SOURCE EXTRACT →

Research by Jane Harvey

To understand how money corrupts democracy in the United States, especially in the Northwest states, look north to Canada. What you’ll see is that campaign fundraising is radically different on the two sides of the 49th parallel. It hasn’t always been, but it is now. The differences, and how they developed, reveal just how profound the impacts of US Supreme Court rulings have been on the systemic corruption of politics.

On the south side, elected officials spend their lives dialing for dollars. Citizens United and related Supreme Court cases reign: corporations are persons; money is speech; and the only kind of corruption that’s illegal is the kind that actually involves buying votes with money. Candidates spend without limits, as do “independent expenditure” (IE) campaigns such as those orchestrated by super-PACs. Individual contributions to campaigns are putatively restricted, but any fundraising chair worth her salt can find a way to launder funds through back channels. Individual and corporate contributions to IEs are utterly unrestricted, can sometimes be done anonymously, and IEs are not really independent anyway. Almost every political dollar comes from private donors, often from lobbyists; public funding is isolated in a few outposts of good-government zeal such as Connecticut and Maine. Finally, campaigns can and do run for months on end, laying siege to swing voters and blitzing them with television ads.

On the north side, politicians spend their lives talking with voters and governing. They almost never dial for dollars, er, loonies. A recent legislative leader of one of BC’s political parties reports that he focused time and energy on fundraising about twice a week when he was leader. He didn’t dial for dollars. Compare that to spending half of each day on it, as many American politicians do. Fundraising used to be even less time-consuming. A former premier of British Columbia who spent 24 years in elective office reports spending almost no time raising money; his party raised some but he wasn’t much involved. A former member of the Canadian parliament tells much the same story: a group of volunteers raised some money for his campaign, but he personally spent his campaign time, well, campaigning. One former city councilor in Vancouver remembers raising just $10,000 total (a rounding error in an American campaign) for each of his races. He says he never raised a single dollar, not one, outside of campaign season.

Limit/No Limit

The north-south differences are not cultural but legal. In Canada, federal and provincial authorities tightly limit the amount of money political campaigns can spend; in the United States, SCOTUS says spending limits are unconstitutional, a violation of freedom of speech. A candidate for the Canadian parliament in 2011 was forbidden to spend more than prescribed amounts determined by the population of his or her riding, or district. In the most populous riding, for example, the cap was $134,352. Candidates from the five main political parties actually spent just $36,000, on average, according to data from Elections Canada. Even if you exclude noncompetitive candidates, those who raised less than $2,500, the average only rises to $45,000.

In 2012 US House races, the average expenditures by winning candidates was $1.7 million. That’s 50 times more than their Canadian counterparts. Adjusted for the larger population of US districts, it’s in excess of eight times more. Meanwhile, the maximum spent by a candidate for the US House was John Boehner’s $21 million—157 times what he would have been allowed to spend in Canada.

In BC’s 2013 General Elections, candidates’ budgets were similarly constrained. The limit was $73,218 during the one-month provincial campaign (and the average major-party BC legislative candidate spent just $37,000). In Washington, the average legislative campaign spent $87,000 in 2012: the Washington average exceeded the BC maximum.

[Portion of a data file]
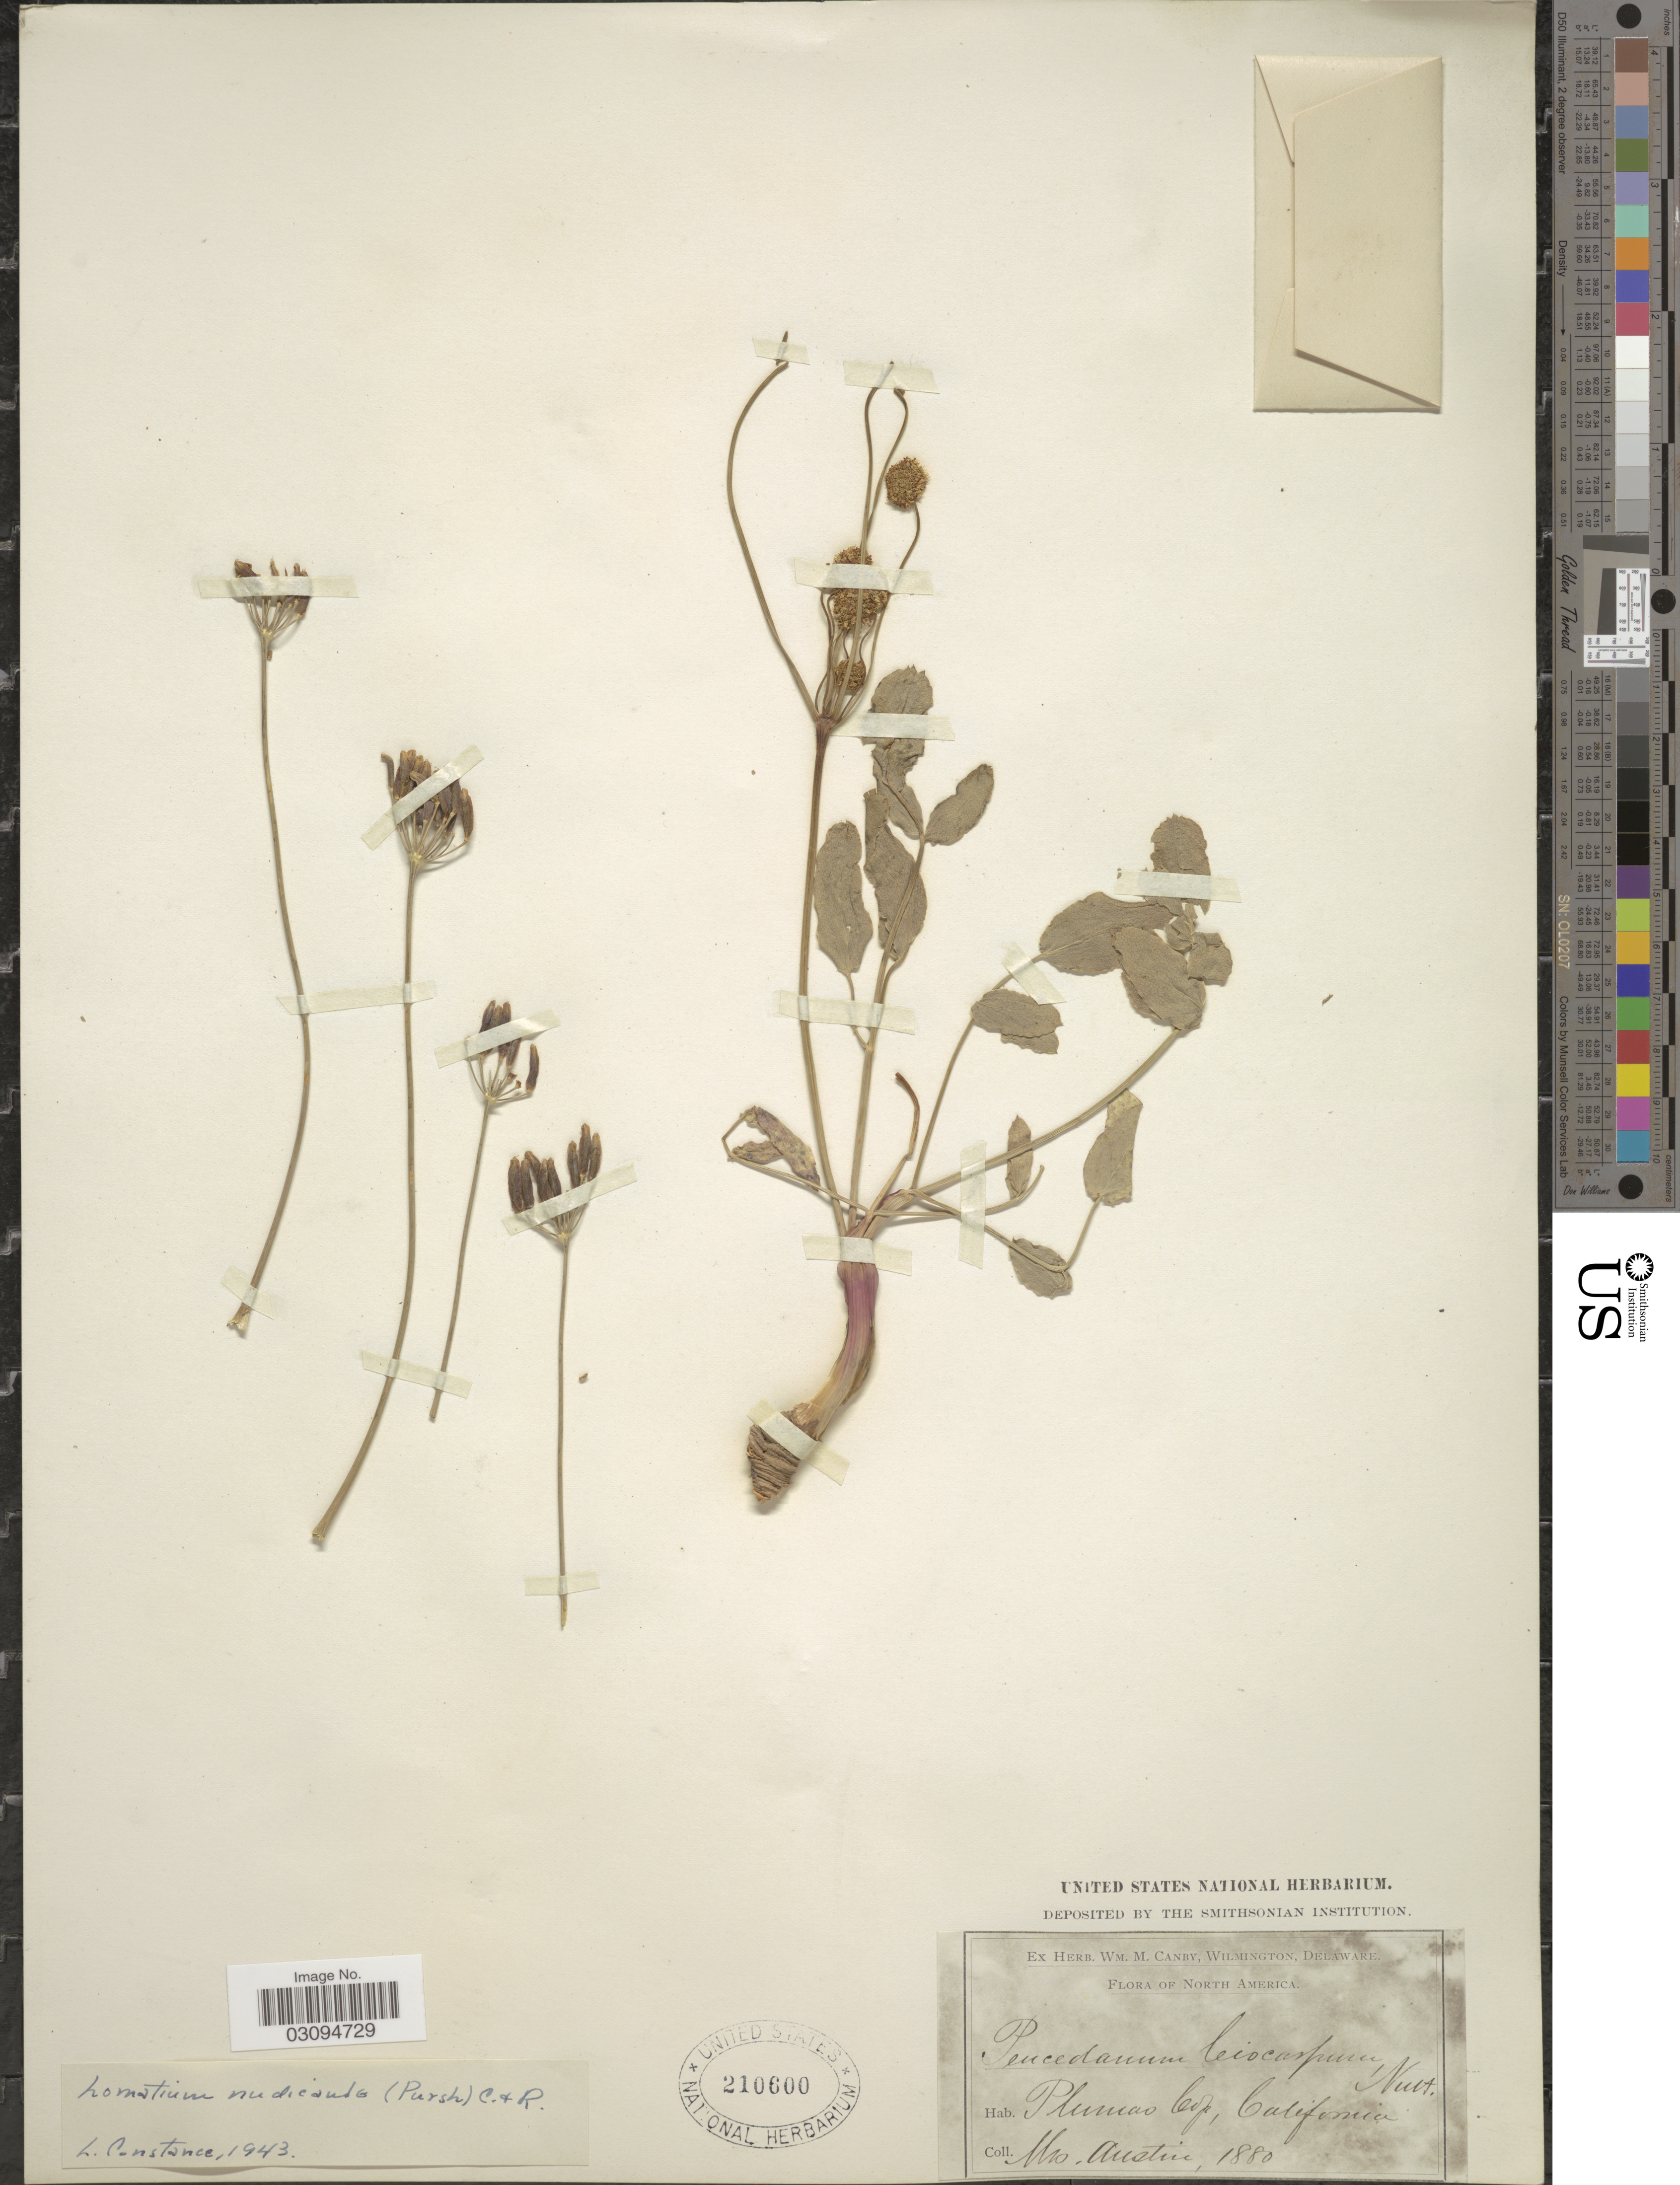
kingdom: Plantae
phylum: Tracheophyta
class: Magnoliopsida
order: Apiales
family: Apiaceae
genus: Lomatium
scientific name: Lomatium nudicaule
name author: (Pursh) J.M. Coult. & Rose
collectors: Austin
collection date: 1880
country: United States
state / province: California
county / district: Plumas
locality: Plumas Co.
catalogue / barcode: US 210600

YOUR GOAL →
Reproduce the passage from the campaign fundraising article between "The north-south differences" and "rises to $45,000.", inclusive.

TASK OUTPUT →
The north-south differences are not cultural but legal. In Canada, federal and provincial authorities tightly limit the amount of money political campaigns can spend; in the United States, SCOTUS says spending limits are unconstitutional, a violation of freedom of speech. A candidate for the Canadian parliament in 2011 was forbidden to spend more than prescribed amounts determined by the population of his or her riding, or district. In the most populous riding, for example, the cap was $134,352. Candidates from the five main political parties actually spent just $36,000, on average, according to data from Elections Canada. Even if you exclude noncompetitive candidates, those who raised less than $2,500, the average only rises to $45,000.